His head usually in his board, the sound guy looked up.
“Yeah, we just finished sound check. You just wait, man. Just wait ‘til you hear her.”
“Yeah, it’s her and two of her cousins. Incredible.”
Explains the stools, then. I didn’t think too much about the words. After all, our sound guy was always complimentary – great guy. But he’d always been able to explain why. All I was getting now was a “just wait?” Something’s up.
It’s a tiny crowd tonight. Maybe the aging Inverness County demographic didn’t vibe with “Pretty Girl Swag.” I say vibe, I mean get. Showtime, lights go low, Reeny Smith enters with two other young women. A few gracious hellos, a silent pause.
I lost track of time, I lost track of how many times I shook my head. I kept glancing at the sound guy, he kept giving me that tight-lipped and raised-eyebrow’d “I told you so” look. Her performance was minimalist, a single keyboard with three voices still shook every little auditorium crack. Stripped-down isn’t the word, there was nothing bare. Her sound was raw, huge, and incredible.

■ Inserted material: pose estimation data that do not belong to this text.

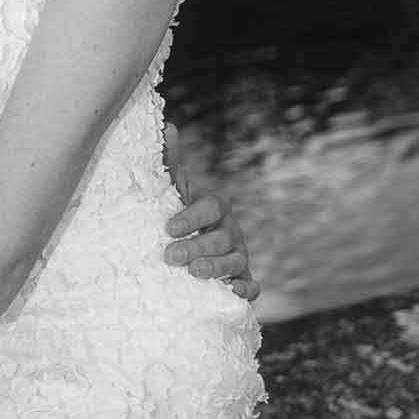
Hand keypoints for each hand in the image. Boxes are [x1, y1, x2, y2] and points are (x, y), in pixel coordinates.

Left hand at [163, 145, 259, 302]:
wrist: (186, 251)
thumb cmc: (177, 216)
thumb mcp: (171, 190)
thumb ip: (168, 162)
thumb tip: (167, 125)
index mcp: (215, 208)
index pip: (211, 207)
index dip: (192, 217)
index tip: (168, 228)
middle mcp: (231, 231)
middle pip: (222, 237)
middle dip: (197, 246)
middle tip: (170, 256)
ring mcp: (238, 256)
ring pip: (235, 261)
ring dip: (216, 267)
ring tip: (193, 273)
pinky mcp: (241, 281)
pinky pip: (251, 287)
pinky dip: (245, 290)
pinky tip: (233, 292)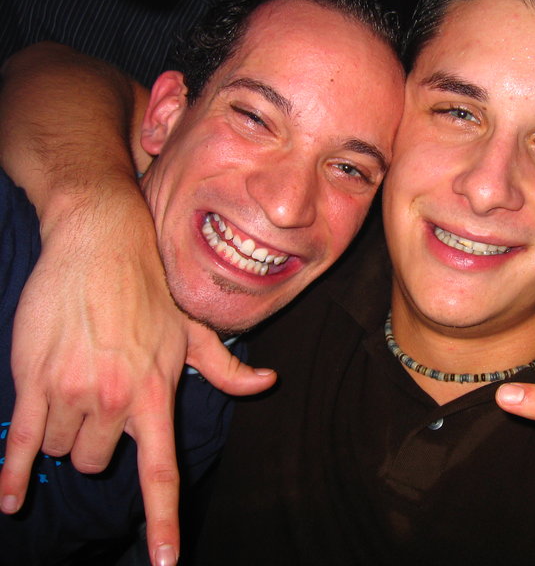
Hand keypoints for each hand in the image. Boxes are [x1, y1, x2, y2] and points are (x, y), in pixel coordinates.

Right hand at [0, 196, 275, 565]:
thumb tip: (266, 384)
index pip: (160, 472)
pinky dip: (12, 473)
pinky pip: (22, 442)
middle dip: (101, 442)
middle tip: (104, 400)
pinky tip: (7, 497)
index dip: (162, 521)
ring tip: (77, 384)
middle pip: (101, 462)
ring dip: (69, 431)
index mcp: (156, 395)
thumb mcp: (194, 330)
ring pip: (65, 450)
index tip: (161, 561)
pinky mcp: (35, 380)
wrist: (102, 243)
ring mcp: (73, 393)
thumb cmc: (152, 289)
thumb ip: (225, 368)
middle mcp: (116, 401)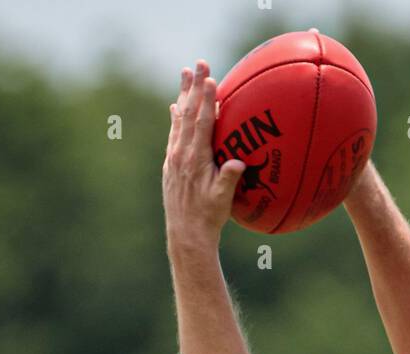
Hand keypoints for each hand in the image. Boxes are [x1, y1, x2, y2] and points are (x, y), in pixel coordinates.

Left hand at [163, 60, 245, 252]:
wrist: (185, 234)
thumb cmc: (209, 219)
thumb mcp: (222, 201)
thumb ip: (228, 179)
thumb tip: (238, 162)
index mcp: (195, 160)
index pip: (201, 123)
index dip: (206, 100)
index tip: (210, 78)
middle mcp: (181, 154)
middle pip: (187, 113)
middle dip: (194, 87)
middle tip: (198, 63)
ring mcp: (174, 157)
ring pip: (178, 119)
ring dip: (183, 95)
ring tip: (185, 73)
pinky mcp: (171, 164)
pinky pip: (174, 133)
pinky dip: (175, 117)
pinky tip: (175, 106)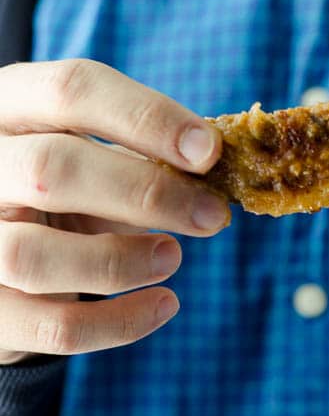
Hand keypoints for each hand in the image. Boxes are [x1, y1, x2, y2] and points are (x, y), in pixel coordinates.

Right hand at [0, 59, 229, 364]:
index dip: (148, 118)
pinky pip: (49, 325)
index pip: (72, 90)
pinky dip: (118, 322)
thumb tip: (219, 173)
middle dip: (147, 193)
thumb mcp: (92, 157)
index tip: (210, 151)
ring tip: (174, 257)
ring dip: (121, 260)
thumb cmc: (65, 191)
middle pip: (51, 169)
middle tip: (214, 215)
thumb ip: (144, 158)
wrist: (3, 253)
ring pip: (33, 256)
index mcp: (10, 106)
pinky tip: (164, 305)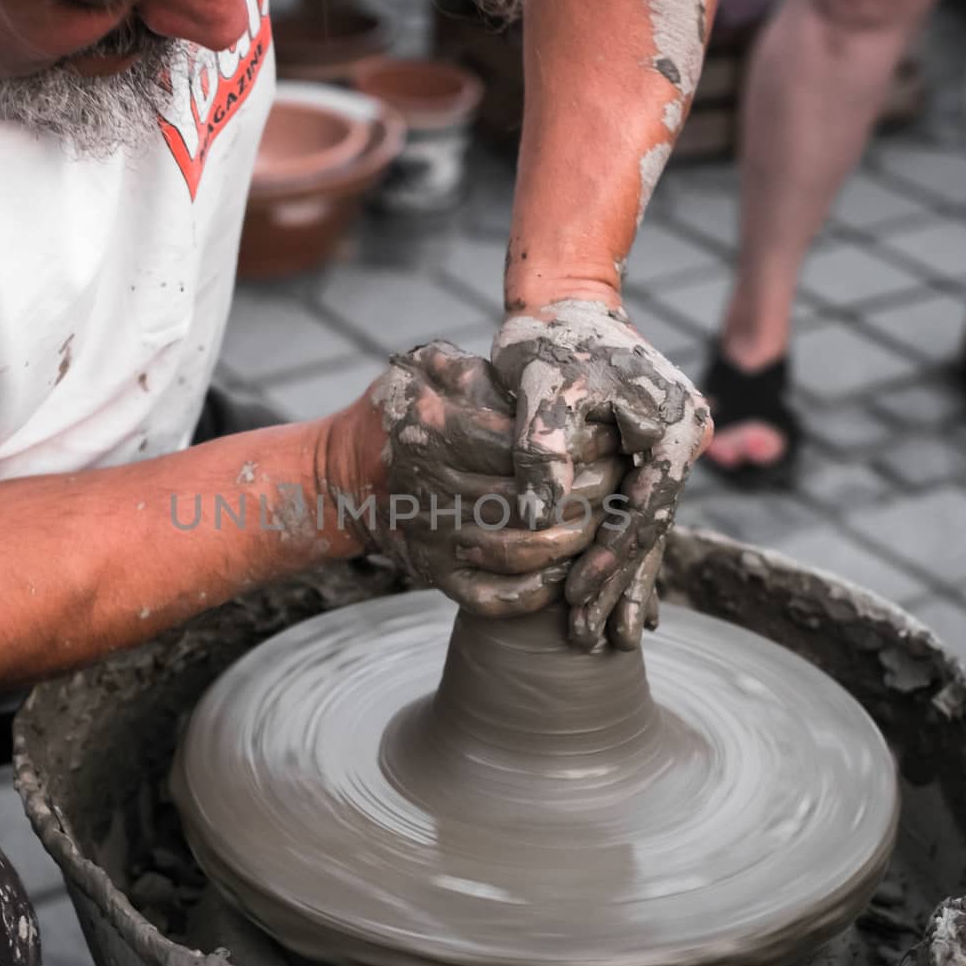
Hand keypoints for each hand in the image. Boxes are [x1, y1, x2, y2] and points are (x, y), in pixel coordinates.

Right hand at [334, 341, 624, 615]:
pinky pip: (490, 597)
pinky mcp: (435, 573)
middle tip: (622, 485)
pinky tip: (566, 572)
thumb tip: (531, 382)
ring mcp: (434, 536)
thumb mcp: (426, 368)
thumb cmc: (400, 410)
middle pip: (530, 502)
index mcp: (436, 430)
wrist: (343, 476)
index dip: (577, 448)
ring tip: (604, 524)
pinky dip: (534, 594)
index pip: (523, 447)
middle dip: (587, 497)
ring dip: (571, 545)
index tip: (613, 440)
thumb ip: (473, 368)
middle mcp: (434, 486)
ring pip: (519, 552)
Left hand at [491, 299, 710, 649]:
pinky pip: (639, 516)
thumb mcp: (540, 383)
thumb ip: (541, 446)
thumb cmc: (549, 338)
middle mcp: (682, 440)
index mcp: (671, 426)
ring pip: (647, 530)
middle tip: (594, 642)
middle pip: (651, 529)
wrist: (564, 302)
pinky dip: (626, 557)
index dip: (609, 559)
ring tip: (610, 640)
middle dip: (620, 587)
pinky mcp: (649, 456)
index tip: (576, 597)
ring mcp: (670, 450)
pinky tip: (625, 604)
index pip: (643, 511)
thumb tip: (537, 516)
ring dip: (626, 583)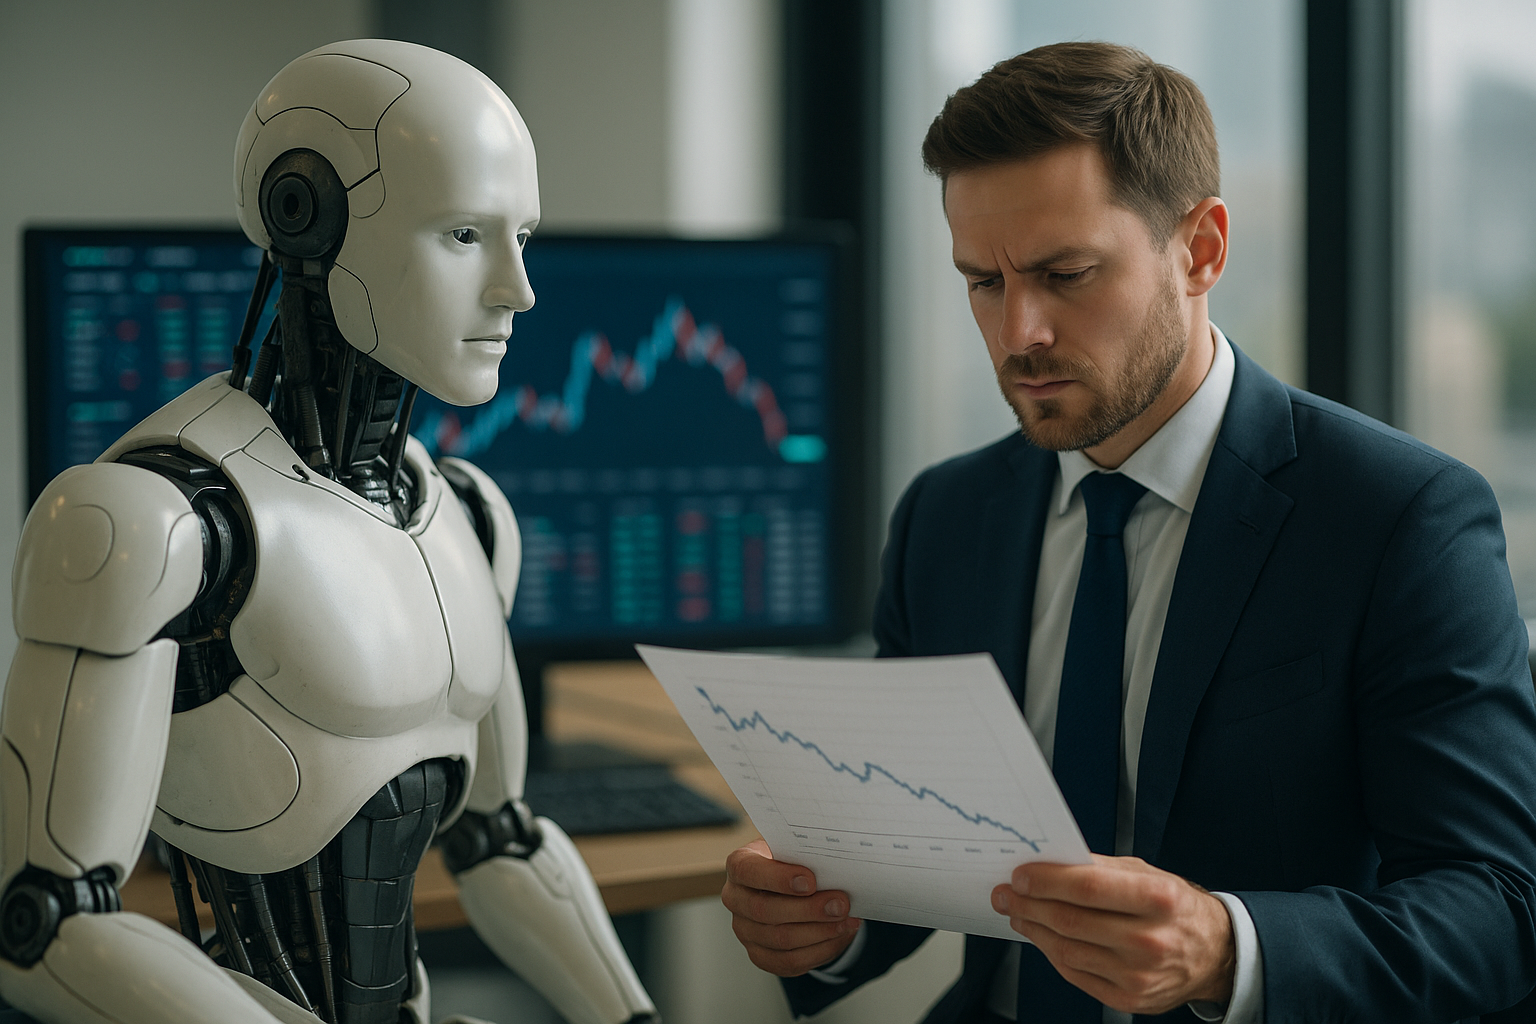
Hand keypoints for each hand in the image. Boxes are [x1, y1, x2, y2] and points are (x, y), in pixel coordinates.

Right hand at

Towards the end they broke into some gospel standards. My mother would’ve died and gone to heaven. And quietly as she came in, she thanked the audience and walked out.
Since then I’ve looked up her Spotify. 2018’s WWIII: Strength Courage Love is almost unrecognizable from what I’d heard on the stage. But don’t think for a second her studio material is anything lesser. Whitney Houston’s Whitney is a perfect pop record and it’s the first record that came to mind when I heard WWIII.
Sonically, Reeny Smith does draw from a quite a few influences in pop, R&B, and soul. But I mention Whitney because it gives me the same sensation that this is huge, this is extraordinary.
She’s already received three African Nova Scotian Music Awards. If I’m to sell you on a single song, it’ll be easy to point at her singles. “Survive” has a mammoth chorus that’d tap Sam Smith out – it’s the single of singles. “Good Girl Swag” is a party, undeniable. But I’ve just got one, right? “I Get You Now” is perfect, the only word. Her post-chorus break has been stuck in my head for months. I’ll quietly hum it in The Tall and Small to myself, you’ll probably do the same wherever you are.
For all this talk, you’d almost forget she’s so close to home. Imagine that, eh? We have a genuinely world-class talent living two and a half hours from campus (give or take). You’ll want to know her name, you’re about to see it everywhere.